_WHAT YOU SHOULD DO:_
When you retype the entries, keep each one exact and leave out the pictures.

_DATA SHOWN:_
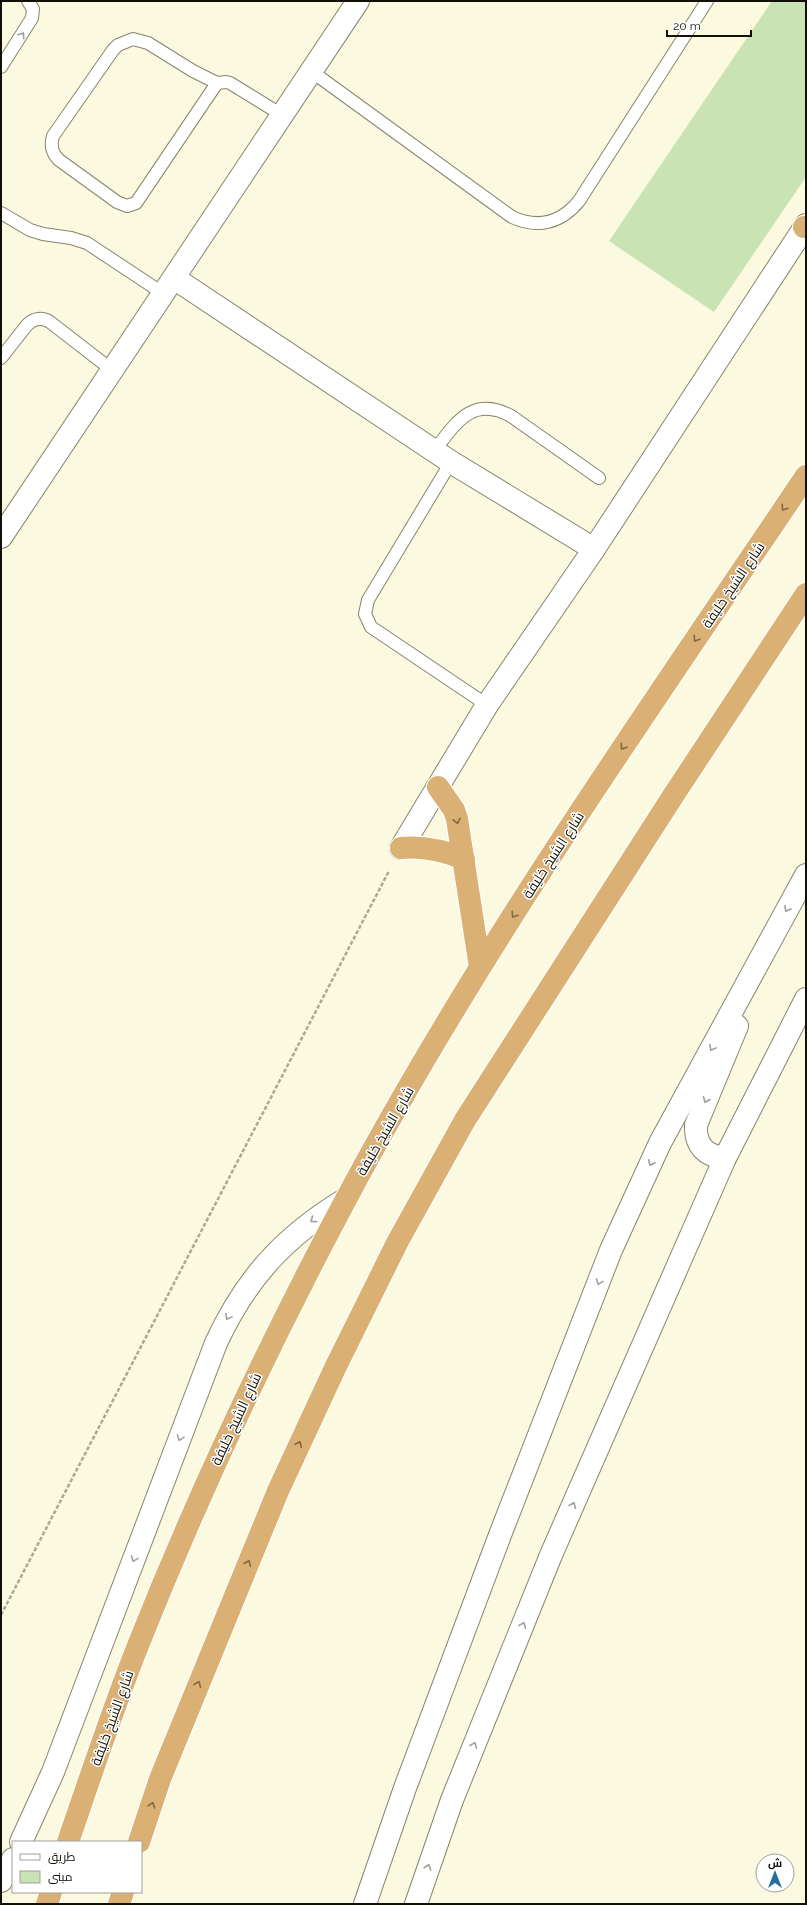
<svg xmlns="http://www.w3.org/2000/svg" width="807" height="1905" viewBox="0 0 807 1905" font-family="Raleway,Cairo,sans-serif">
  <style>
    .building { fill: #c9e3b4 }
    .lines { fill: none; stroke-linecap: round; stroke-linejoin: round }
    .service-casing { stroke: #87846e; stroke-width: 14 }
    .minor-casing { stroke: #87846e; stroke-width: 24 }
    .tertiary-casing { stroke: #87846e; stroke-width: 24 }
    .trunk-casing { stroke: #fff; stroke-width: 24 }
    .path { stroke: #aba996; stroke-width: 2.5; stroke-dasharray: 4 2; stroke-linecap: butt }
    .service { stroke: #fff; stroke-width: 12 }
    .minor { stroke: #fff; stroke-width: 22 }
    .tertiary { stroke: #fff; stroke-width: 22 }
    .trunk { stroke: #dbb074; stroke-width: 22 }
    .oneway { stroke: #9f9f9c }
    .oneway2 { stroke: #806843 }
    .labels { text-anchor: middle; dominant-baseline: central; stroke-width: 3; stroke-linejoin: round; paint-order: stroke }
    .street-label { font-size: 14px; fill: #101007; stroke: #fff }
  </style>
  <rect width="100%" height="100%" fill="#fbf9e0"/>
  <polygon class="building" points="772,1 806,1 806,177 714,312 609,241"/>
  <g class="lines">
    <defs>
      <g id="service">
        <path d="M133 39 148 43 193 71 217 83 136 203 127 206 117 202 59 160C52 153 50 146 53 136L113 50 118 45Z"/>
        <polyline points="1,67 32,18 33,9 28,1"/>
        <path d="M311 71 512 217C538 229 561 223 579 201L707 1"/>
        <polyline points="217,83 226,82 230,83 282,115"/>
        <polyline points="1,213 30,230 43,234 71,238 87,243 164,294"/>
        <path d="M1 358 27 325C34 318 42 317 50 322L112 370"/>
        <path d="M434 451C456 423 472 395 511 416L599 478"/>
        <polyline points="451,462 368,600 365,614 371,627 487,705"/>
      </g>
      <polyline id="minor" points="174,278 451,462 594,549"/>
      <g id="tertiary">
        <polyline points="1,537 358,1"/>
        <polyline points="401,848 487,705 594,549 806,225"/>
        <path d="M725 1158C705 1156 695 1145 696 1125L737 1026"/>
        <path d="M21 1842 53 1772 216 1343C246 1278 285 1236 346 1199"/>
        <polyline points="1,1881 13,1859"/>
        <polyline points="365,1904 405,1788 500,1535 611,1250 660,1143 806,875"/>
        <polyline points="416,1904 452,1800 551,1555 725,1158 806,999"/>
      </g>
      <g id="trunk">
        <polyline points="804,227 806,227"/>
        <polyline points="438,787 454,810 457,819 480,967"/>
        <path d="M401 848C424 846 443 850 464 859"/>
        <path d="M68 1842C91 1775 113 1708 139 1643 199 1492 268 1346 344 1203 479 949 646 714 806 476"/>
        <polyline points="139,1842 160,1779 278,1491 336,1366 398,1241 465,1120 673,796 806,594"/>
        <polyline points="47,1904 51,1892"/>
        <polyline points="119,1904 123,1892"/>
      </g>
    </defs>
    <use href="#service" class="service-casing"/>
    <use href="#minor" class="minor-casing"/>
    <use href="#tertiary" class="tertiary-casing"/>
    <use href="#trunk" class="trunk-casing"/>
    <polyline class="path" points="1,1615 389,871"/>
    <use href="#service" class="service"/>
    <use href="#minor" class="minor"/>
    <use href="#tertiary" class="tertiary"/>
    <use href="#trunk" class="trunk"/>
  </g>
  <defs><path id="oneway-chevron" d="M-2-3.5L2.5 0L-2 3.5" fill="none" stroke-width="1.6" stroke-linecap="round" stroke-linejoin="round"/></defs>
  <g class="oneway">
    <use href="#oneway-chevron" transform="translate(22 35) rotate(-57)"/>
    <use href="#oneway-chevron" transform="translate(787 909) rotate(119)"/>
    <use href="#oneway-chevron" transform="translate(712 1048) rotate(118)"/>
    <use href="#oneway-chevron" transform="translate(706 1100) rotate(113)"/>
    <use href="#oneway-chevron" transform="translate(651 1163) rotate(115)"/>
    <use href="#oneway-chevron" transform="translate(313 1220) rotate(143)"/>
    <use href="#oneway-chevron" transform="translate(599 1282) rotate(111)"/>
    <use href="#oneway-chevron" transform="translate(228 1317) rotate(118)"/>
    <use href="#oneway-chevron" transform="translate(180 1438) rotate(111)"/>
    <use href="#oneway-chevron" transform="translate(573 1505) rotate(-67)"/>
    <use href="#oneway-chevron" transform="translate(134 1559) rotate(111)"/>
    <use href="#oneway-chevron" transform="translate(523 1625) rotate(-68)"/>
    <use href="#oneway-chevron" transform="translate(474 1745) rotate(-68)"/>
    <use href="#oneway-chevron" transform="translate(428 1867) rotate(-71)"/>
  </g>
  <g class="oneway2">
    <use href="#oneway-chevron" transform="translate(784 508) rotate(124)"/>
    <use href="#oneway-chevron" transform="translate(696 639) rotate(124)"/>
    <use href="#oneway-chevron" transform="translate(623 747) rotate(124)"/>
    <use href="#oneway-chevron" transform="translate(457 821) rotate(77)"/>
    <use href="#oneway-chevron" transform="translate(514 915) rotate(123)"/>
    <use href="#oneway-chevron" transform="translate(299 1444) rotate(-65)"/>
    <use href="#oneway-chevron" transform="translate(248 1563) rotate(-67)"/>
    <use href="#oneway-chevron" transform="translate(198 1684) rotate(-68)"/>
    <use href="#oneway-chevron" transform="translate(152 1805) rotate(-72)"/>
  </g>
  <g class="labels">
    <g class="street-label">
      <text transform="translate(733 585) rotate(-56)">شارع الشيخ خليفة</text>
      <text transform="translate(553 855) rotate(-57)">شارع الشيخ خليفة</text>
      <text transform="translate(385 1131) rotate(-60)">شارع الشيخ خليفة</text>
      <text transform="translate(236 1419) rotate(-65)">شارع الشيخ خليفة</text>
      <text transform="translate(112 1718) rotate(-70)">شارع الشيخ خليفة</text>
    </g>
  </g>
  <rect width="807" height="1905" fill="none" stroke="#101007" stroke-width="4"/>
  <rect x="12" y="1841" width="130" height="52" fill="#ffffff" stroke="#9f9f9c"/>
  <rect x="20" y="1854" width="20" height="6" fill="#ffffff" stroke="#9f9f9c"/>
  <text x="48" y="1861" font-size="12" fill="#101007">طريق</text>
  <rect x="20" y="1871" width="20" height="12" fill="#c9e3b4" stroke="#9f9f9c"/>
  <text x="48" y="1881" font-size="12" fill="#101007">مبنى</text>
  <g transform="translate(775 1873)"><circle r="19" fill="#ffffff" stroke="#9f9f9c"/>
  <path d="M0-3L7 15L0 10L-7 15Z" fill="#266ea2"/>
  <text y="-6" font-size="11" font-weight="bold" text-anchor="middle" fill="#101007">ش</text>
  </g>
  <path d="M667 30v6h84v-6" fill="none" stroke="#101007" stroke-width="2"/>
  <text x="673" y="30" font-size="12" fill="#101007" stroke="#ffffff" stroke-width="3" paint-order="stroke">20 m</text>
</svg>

_WRITTEN RESPONSE:_
<svg xmlns="http://www.w3.org/2000/svg" width="807" height="1905" viewBox="0 0 807 1905" font-family="Raleway,Cairo,sans-serif">
  <style>
    .building { fill: #c9e3b4 }
    .lines { fill: none; stroke-linecap: round; stroke-linejoin: round }
    .service-casing { stroke: #87846e; stroke-width: 14 }
    .minor-casing { stroke: #87846e; stroke-width: 24 }
    .tertiary-casing { stroke: #87846e; stroke-width: 24 }
    .trunk-casing { stroke: #fff; stroke-width: 24 }
    .path { stroke: #aba996; stroke-width: 2.5; stroke-dasharray: 4 2; stroke-linecap: butt }
    .service { stroke: #fff; stroke-width: 12 }
    .minor { stroke: #fff; stroke-width: 22 }
    .tertiary { stroke: #fff; stroke-width: 22 }
    .trunk { stroke: #dbb074; stroke-width: 22 }
    .oneway { stroke: #9f9f9c }
    .oneway2 { stroke: #806843 }
    .labels { text-anchor: middle; dominant-baseline: central; stroke-width: 3; stroke-linejoin: round; paint-order: stroke }
    .street-label { font-size: 14px; fill: #101007; stroke: #fff }
  </style>
  <rect width="100%" height="100%" fill="#fbf9e0"/>
  <polygon class="building" points="772,1 806,1 806,177 714,312 609,241"/>
  <g class="lines">
    <defs>
      <g id="service">
        <path d="M133 39 148 43 193 71 217 83 136 203 127 206 117 202 59 160C52 153 50 146 53 136L113 50 118 45Z"/>
        <polyline points="1,67 32,18 33,9 28,1"/>
        <path d="M311 71 512 217C538 229 561 223 579 201L707 1"/>
        <polyline points="217,83 226,82 230,83 282,115"/>
        <polyline points="1,213 30,230 43,234 71,238 87,243 164,294"/>
        <path d="M1 358 27 325C34 318 42 317 50 322L112 370"/>
        <path d="M434 451C456 423 472 395 511 416L599 478"/>
        <polyline points="451,462 368,600 365,614 371,627 487,705"/>
      </g>
      <polyline id="minor" points="174,278 451,462 594,549"/>
      <g id="tertiary">
        <polyline points="1,537 358,1"/>
        <polyline points="401,848 487,705 594,549 806,225"/>
        <path d="M725 1158C705 1156 695 1145 696 1125L737 1026"/>
        <path d="M21 1842 53 1772 216 1343C246 1278 285 1236 346 1199"/>
        <polyline points="1,1881 13,1859"/>
        <polyline points="365,1904 405,1788 500,1535 611,1250 660,1143 806,875"/>
        <polyline points="416,1904 452,1800 551,1555 725,1158 806,999"/>
      </g>
      <g id="trunk">
        <polyline points="804,227 806,227"/>
        <polyline points="438,787 454,810 457,819 480,967"/>
        <path d="M401 848C424 846 443 850 464 859"/>
        <path d="M68 1842C91 1775 113 1708 139 1643 199 1492 268 1346 344 1203 479 949 646 714 806 476"/>
        <polyline points="139,1842 160,1779 278,1491 336,1366 398,1241 465,1120 673,796 806,594"/>
        <polyline points="47,1904 51,1892"/>
        <polyline points="119,1904 123,1892"/>
      </g>
    </defs>
    <use href="#service" class="service-casing"/>
    <use href="#minor" class="minor-casing"/>
    <use href="#tertiary" class="tertiary-casing"/>
    <use href="#trunk" class="trunk-casing"/>
    <polyline class="path" points="1,1615 389,871"/>
    <use href="#service" class="service"/>
    <use href="#minor" class="minor"/>
    <use href="#tertiary" class="tertiary"/>
    <use href="#trunk" class="trunk"/>
  </g>
  <defs><path id="oneway-chevron" d="M-2-3.5L2.5 0L-2 3.5" fill="none" stroke-width="1.6" stroke-linecap="round" stroke-linejoin="round"/></defs>
  <g class="oneway">
    <use href="#oneway-chevron" transform="translate(22 35) rotate(-57)"/>
    <use href="#oneway-chevron" transform="translate(787 909) rotate(119)"/>
    <use href="#oneway-chevron" transform="translate(712 1048) rotate(118)"/>
    <use href="#oneway-chevron" transform="translate(706 1100) rotate(113)"/>
    <use href="#oneway-chevron" transform="translate(651 1163) rotate(115)"/>
    <use href="#oneway-chevron" transform="translate(313 1220) rotate(143)"/>
    <use href="#oneway-chevron" transform="translate(599 1282) rotate(111)"/>
    <use href="#oneway-chevron" transform="translate(228 1317) rotate(118)"/>
    <use href="#oneway-chevron" transform="translate(180 1438) rotate(111)"/>
    <use href="#oneway-chevron" transform="translate(573 1505) rotate(-67)"/>
    <use href="#oneway-chevron" transform="translate(134 1559) rotate(111)"/>
    <use href="#oneway-chevron" transform="translate(523 1625) rotate(-68)"/>
    <use href="#oneway-chevron" transform="translate(474 1745) rotate(-68)"/>
    <use href="#oneway-chevron" transform="translate(428 1867) rotate(-71)"/>
  </g>
  <g class="oneway2">
    <use href="#oneway-chevron" transform="translate(784 508) rotate(124)"/>
    <use href="#oneway-chevron" transform="translate(696 639) rotate(124)"/>
    <use href="#oneway-chevron" transform="translate(623 747) rotate(124)"/>
    <use href="#oneway-chevron" transform="translate(457 821) rotate(77)"/>
    <use href="#oneway-chevron" transform="translate(514 915) rotate(123)"/>
    <use href="#oneway-chevron" transform="translate(299 1444) rotate(-65)"/>
    <use href="#oneway-chevron" transform="translate(248 1563) rotate(-67)"/>
    <use href="#oneway-chevron" transform="translate(198 1684) rotate(-68)"/>
    <use href="#oneway-chevron" transform="translate(152 1805) rotate(-72)"/>
  </g>
  <g class="labels">
    <g class="street-label">
      <text transform="translate(733 585) rotate(-56)">شارع الشيخ خليفة</text>
      <text transform="translate(553 855) rotate(-57)">شارع الشيخ خليفة</text>
      <text transform="translate(385 1131) rotate(-60)">شارع الشيخ خليفة</text>
      <text transform="translate(236 1419) rotate(-65)">شارع الشيخ خليفة</text>
      <text transform="translate(112 1718) rotate(-70)">شارع الشيخ خليفة</text>
    </g>
  </g>
  <rect width="807" height="1905" fill="none" stroke="#101007" stroke-width="4"/>
  <rect x="12" y="1841" width="130" height="52" fill="#ffffff" stroke="#9f9f9c"/>
  <rect x="20" y="1854" width="20" height="6" fill="#ffffff" stroke="#9f9f9c"/>
  <text x="48" y="1861" font-size="12" fill="#101007">طريق</text>
  <rect x="20" y="1871" width="20" height="12" fill="#c9e3b4" stroke="#9f9f9c"/>
  <text x="48" y="1881" font-size="12" fill="#101007">مبنى</text>
  <g transform="translate(775 1873)"><circle r="19" fill="#ffffff" stroke="#9f9f9c"/>
  <path d="M0-3L7 15L0 10L-7 15Z" fill="#266ea2"/>
  <text y="-6" font-size="11" font-weight="bold" text-anchor="middle" fill="#101007">ش</text>
  </g>
  <path d="M667 30v6h84v-6" fill="none" stroke="#101007" stroke-width="2"/>
  <text x="673" y="30" font-size="12" fill="#101007" stroke="#ffffff" stroke-width="3" paint-order="stroke">20 m</text>
</svg>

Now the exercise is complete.